Check whether the initial data exists (or a flag indicating a successful initial import)
If it exists, skip. If it does not exist, get a new DAO (using WebApplicationContextUtils.getRequiredWebApplicationContext().getBean(..)) , iterate all predefined objects and persist them via the EntityManager in the database.
I'm having the same problem. I've tried using an init-method on the bean, but that runs on the raw bean w/o AOP and thus cannot use #Transactional. The same seems to go for #PostConstruct and the other bean lifecycle mechanism.
Given that, I switched to ApplicationListener w/ ContextRefreshedEvent; however, in this case, #PersistenceContext is failing to get an entity manager
javax.persistence.PersistenceException: org.hibernate.SessionException: Session is closed!
at org.hibernate.ejb.AbstractEntityManagerImpl.throwPersistenceException(AbstractEntityManagerImpl.java:630)
at org.hibernate.ejb.QueryImpl.getSingleResult(QueryImpl.java:108)
Using spring 2.0.8, jpa1, hibernate 3.0.5.
I'm tempted to create a non-spring managed entitymanagerfactory and do everything directly but fear that would interfere w/ the rest of the Spring managed entity and transaction manager.
I'm not sure if you can get away from using some SQL. This would depend if your develoeprs are staring with an empty database with no schema defined or if the tables are there but they are empty.
If you starting with empty tables then you could use a Java approach to generating the data.
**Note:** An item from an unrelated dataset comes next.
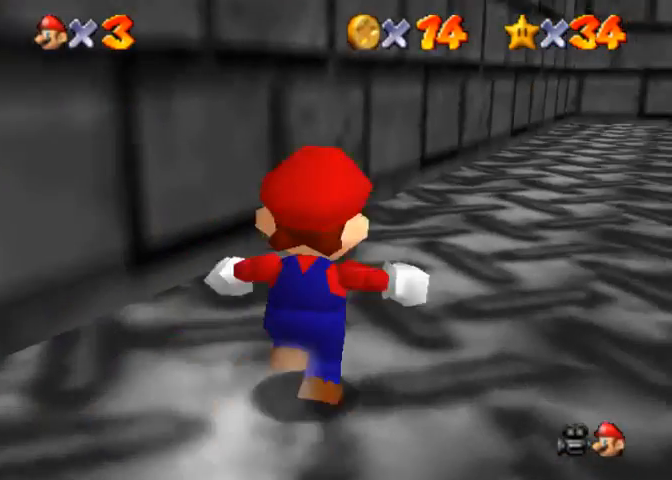
{"buttons": [], "left_stick": "up-right", "right_stick": "down-left", "events": [[133, "CROSS", "down"], [133, "SQUARE", "down"], [300, "CROSS", "up"], [300, "SQUARE", "up"], [367, "right_stick", "down-left"]]}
I'm not that familiar with Maven but I assume you can create some task that would use your DAO classes to generate the data. You could probably even write it using a JVM based scripting language like Groovy that would be able to use your DAO classes directly. You would have a similar task that would clear the data from the tables. Then your developers would just run these tasks on the command line or through their IDE as a manual step after checkout.
If you have a fresh database instance that I think you will need to execute some SQL just to create the schema. You could technically do that with executing SQL calls with hibernate but that really doesn't seem worth it.
Found this ServletContextListener example by mkyong. Quoting the article:
You want to initialize the database connection pool before the web
application is start, is there a “main()” method in whole web
application?
This sounds to me like the right place where to have code to insert initial DB data.
I tested this approach to insert some initial data for my webapp; it works.
I found some interesting code in this repository: https://github.com/resilient-data-systems/fast-stateless-api-authentication
This works pretty neat in my project:
#Component
#DependsOn({ "dataSource" })
public class SampleDataPopulator {
private final static Logger log = LoggerFactory.getLogger(SampleDataPopulator.class);
#Inject
MyRepository myRepository
#PostConstruct
public void populateSampleData() {
MyItem item = new ResourceDatabasePopulator();
myRepository.save(item);
log.info("Populated DB with sample data");
}
}
You can put a file called data.sql in src/main/resources, it will be read and executed automatically on startup. See this tutorial.
The other answers did not work for me.